Chicken Tortilla Soup

About This Recipe:

I love regular chicken noodle soup, but this chicken tortilla soup is a fun twist on a comforting favorite. This is a great pantry soup because it utilizes everyday ingredients such as canned crushed tomatoes, beans, corns, and chicken stock. This is also a great way to use up any leftover chicken that’s taking up space in the fridge.
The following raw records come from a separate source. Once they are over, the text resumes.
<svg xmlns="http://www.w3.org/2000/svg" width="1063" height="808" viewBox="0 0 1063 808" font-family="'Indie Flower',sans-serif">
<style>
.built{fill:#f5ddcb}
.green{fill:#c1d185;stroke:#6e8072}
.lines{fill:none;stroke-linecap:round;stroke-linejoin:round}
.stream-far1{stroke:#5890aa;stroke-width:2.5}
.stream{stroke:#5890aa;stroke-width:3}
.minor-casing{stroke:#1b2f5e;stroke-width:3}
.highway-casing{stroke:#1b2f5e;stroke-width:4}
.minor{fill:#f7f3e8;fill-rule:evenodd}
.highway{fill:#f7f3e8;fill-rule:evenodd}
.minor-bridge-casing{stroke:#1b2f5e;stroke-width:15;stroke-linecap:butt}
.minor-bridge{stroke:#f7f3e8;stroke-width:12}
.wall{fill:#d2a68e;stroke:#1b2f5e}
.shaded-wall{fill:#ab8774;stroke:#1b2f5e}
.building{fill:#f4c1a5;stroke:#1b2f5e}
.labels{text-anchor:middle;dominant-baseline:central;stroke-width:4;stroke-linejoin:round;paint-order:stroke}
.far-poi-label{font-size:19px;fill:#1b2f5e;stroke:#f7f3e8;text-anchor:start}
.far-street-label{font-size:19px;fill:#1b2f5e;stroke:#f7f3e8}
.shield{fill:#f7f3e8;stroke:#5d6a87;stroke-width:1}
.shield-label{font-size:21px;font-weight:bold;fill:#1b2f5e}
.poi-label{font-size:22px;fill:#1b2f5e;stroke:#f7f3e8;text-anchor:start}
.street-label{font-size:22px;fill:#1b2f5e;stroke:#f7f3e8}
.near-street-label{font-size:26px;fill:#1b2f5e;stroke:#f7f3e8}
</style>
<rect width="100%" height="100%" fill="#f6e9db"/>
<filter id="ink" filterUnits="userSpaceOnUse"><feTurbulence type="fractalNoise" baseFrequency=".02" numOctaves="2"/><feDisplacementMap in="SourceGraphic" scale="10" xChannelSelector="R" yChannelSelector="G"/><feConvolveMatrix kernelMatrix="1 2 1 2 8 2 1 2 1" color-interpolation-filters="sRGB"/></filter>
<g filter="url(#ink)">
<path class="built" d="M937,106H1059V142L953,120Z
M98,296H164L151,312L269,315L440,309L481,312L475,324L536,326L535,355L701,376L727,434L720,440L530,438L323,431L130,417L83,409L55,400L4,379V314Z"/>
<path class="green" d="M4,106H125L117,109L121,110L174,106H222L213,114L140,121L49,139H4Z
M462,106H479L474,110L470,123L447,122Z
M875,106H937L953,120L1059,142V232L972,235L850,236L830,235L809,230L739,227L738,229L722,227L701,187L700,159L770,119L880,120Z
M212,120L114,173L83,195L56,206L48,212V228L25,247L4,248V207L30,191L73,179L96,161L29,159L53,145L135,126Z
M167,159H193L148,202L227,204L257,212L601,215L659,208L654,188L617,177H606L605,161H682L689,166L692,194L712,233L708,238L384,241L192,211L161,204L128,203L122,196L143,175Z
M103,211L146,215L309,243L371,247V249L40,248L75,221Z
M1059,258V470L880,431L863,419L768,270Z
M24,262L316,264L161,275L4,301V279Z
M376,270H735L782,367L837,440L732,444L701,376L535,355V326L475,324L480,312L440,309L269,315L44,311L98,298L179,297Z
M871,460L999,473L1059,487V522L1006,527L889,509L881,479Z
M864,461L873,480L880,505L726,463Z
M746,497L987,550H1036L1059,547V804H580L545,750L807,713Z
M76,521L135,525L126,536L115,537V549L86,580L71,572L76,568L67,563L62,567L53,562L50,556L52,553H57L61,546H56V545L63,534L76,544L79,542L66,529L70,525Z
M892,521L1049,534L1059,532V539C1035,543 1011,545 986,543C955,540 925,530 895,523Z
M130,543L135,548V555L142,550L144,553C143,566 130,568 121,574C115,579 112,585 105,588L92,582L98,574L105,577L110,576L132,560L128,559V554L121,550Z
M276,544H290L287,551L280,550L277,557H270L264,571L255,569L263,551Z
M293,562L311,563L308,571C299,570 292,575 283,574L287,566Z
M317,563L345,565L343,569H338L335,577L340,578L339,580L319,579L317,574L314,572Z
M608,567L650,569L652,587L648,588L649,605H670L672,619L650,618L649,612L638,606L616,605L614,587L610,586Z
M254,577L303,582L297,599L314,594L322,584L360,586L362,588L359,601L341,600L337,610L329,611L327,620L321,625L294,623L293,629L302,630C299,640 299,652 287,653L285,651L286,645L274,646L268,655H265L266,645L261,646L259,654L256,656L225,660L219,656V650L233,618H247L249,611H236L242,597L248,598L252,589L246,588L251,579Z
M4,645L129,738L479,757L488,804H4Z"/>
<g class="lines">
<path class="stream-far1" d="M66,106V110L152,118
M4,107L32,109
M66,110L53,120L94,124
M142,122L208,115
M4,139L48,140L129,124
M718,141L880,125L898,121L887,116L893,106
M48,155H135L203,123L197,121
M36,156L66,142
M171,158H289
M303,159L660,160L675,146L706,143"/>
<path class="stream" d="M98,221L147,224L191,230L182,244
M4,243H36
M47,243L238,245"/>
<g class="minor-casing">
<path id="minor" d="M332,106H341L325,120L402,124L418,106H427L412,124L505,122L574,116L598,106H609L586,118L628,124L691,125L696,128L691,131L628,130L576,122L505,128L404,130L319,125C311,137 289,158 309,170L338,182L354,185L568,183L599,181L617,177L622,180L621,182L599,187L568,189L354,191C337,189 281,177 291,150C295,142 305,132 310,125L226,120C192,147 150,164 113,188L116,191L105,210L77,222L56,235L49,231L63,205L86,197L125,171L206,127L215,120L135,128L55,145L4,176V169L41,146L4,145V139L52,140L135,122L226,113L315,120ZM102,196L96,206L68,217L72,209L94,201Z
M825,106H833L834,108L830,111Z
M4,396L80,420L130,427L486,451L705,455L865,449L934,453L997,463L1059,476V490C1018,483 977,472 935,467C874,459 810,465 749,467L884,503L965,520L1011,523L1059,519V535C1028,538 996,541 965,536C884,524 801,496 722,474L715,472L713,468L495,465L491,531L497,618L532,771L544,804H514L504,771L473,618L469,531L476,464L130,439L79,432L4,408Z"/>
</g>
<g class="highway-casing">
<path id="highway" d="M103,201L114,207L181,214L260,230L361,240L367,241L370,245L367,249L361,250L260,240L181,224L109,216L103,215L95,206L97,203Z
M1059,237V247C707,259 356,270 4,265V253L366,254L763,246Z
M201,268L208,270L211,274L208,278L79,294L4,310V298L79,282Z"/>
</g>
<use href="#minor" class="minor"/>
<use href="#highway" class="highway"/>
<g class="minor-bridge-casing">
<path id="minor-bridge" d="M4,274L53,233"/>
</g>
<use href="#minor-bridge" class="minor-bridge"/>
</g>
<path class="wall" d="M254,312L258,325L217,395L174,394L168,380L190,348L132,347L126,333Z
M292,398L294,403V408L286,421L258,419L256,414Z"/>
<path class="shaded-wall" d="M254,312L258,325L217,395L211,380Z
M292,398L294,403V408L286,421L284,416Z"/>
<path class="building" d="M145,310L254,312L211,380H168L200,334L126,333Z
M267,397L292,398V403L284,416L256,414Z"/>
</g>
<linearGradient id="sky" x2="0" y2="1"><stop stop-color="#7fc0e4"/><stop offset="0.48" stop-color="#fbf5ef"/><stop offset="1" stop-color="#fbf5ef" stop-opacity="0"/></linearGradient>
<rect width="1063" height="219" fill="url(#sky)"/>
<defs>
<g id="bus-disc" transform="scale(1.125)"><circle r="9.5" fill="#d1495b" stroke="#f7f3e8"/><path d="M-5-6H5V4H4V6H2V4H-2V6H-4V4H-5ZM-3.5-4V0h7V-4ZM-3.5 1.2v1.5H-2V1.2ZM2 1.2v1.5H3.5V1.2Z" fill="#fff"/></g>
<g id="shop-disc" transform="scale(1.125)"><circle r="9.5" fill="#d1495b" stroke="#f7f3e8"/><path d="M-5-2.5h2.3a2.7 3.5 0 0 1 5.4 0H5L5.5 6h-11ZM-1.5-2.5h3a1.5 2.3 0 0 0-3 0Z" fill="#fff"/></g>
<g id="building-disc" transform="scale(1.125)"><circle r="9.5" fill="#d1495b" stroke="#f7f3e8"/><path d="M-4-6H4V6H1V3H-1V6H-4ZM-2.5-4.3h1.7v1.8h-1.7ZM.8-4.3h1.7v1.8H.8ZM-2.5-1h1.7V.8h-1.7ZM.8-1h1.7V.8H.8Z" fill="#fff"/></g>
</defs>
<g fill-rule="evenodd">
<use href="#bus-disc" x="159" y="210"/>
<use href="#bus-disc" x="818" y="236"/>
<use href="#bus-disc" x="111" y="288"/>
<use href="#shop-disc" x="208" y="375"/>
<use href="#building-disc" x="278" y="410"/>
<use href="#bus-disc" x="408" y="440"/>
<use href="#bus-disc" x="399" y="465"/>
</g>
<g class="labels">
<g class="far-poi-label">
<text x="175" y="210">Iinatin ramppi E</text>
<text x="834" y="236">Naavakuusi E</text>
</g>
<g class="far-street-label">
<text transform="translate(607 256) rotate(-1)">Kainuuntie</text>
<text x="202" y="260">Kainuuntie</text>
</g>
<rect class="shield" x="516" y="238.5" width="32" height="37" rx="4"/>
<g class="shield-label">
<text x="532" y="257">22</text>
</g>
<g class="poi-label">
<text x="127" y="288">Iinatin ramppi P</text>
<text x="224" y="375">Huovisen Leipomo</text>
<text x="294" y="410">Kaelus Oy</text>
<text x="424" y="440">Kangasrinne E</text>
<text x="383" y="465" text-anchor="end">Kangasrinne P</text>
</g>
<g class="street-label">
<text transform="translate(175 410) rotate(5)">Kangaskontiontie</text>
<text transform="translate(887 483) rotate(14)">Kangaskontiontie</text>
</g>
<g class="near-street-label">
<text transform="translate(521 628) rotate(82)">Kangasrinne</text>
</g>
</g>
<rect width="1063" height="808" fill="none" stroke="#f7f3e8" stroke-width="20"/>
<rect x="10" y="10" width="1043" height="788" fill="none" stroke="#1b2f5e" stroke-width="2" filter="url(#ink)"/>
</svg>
And of course you can’t have a soup like this without tons of toppings- I need limes, sour cream, and cheddar cheese!

Enjoy!

Ingredients (6 servings)
-2 cooked chicken breasts, shredded
-1/2 small onion, diced
-1 jalapeño, deseeded & finely diced
-28 oz crushed tomatoes
-8 cups chicken broth
-14 oz black beans
-6 oz frozen corn
-1/4 cup cilantro, chopped
-2 limes (1 juiced, 1 cut into wedges for serving)
-Toppings: tortilla strips, sour cream, cheddar cheese
-Olive oil

Seasonings
-1 tsp cumin
-1 tsp chili powder
-Salt and pepper

Instructions (45 minutes) 
1. In a large pot over medium heat, pour in 2 tbls of olive oil and sauté the onion for 3 minutes until softened. Add in the jalapeño and seasonings (cumin, chili powder, and salt and pepper,) and cook for 2 minutes.
2. Pour in the crushed tomatoes and chicken broth, and bring to a boil. Add in the black beans and corn and simmer on low heat for 15 minutes.
3. Add the shredded chicken to the soup. Stir in the cilantro and lime juice, and serve topped with the tortilla strips, sour cream, and cheddar cheese.